THIS dark comedy, inter-linking the lives of seven people in Newcastle one New Year's Eve has been billed as Tarantino-esque - which anyone who’s experienced the full onslaught of tinsel-draped drunkenness that is the city centre over the festive season will relate to.
But Irish writer Lisa McGee’s play steers clear of bloodbaths and opts instead for plenty of strong language and dark humour.
The set is divided into two pubs, one with a seating area that transforms into a car, and above is a section of the High Level Bridge, where strangers Pearce and Greta (Neil Grainger and Frances McNamee) teeter on the brink of suicide.
Then we have would-be hitmen Ross (Harry Hepple) and Johnny (James Baxter) – more Likely Lads than Krays – who need to settle a debt, and a typical girls’ night out captured by Vicky Elliott, Bronagh Taggart and Laura Norton in their portrayals of fed-up teacher Marie, Hannah – who’s like dozens of party-lovers you see in the Bigg Market – and fair-minded Dara, who makes a fateful decision to drink-drive.
Worries, frustrations and hopes are played out in a rush of fast and funny scenes.

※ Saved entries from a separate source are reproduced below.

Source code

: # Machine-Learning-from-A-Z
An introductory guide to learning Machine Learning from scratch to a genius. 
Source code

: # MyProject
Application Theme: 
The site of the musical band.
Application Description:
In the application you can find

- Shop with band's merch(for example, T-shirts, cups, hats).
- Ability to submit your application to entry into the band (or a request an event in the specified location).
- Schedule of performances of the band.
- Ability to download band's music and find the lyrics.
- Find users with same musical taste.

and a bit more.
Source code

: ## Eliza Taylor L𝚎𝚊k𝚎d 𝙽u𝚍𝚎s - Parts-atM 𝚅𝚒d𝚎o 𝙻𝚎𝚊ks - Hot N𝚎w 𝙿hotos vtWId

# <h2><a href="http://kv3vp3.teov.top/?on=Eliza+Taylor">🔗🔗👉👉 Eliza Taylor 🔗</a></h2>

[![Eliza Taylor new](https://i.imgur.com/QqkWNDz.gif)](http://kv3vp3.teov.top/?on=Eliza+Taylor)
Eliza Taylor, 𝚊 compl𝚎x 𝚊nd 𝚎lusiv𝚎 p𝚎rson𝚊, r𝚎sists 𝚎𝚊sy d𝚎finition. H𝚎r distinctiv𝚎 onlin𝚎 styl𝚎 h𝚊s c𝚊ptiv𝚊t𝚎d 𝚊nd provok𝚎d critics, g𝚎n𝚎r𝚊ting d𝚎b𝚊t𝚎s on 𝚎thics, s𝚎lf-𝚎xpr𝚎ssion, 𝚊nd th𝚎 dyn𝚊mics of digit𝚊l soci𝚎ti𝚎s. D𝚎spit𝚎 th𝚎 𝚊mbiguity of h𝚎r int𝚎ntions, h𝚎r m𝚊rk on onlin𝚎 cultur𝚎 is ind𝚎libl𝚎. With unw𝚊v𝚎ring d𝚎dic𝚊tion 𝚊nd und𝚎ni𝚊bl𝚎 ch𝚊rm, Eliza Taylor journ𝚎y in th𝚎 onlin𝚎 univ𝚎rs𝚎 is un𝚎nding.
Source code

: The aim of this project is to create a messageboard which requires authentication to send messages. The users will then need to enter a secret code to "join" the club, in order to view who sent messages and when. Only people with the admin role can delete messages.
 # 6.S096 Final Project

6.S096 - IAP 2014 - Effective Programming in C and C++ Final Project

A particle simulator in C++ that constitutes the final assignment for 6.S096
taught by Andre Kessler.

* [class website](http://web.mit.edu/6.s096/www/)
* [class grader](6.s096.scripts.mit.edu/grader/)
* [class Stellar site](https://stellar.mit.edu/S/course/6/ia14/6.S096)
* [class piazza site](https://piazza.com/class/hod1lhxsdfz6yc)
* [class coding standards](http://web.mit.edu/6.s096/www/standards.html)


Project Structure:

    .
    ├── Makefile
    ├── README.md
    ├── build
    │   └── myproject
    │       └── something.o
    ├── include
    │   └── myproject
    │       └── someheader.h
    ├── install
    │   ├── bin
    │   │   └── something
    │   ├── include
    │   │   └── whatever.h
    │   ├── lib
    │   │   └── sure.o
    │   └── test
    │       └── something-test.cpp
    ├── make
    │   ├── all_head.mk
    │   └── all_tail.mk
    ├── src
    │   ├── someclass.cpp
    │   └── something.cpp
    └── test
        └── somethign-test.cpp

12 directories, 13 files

But there’s real anguish too, especially in Greta who has no ‘reason’ for wanting to kill herself other than that feeling inside which might hide sometimes but is always there.
I do have one – small – niggle: the kind of thing that rankles and seems so easily fixable. If you’re going to translate a play to a new location (and this was originally set in Belfast) then get it right. Don’t mention places – nightclubs in this instance – that are no longer there.
That said, everything about Max Roberts’ production makes for a great drama, right up the last scene. It’s recommended for over-15s.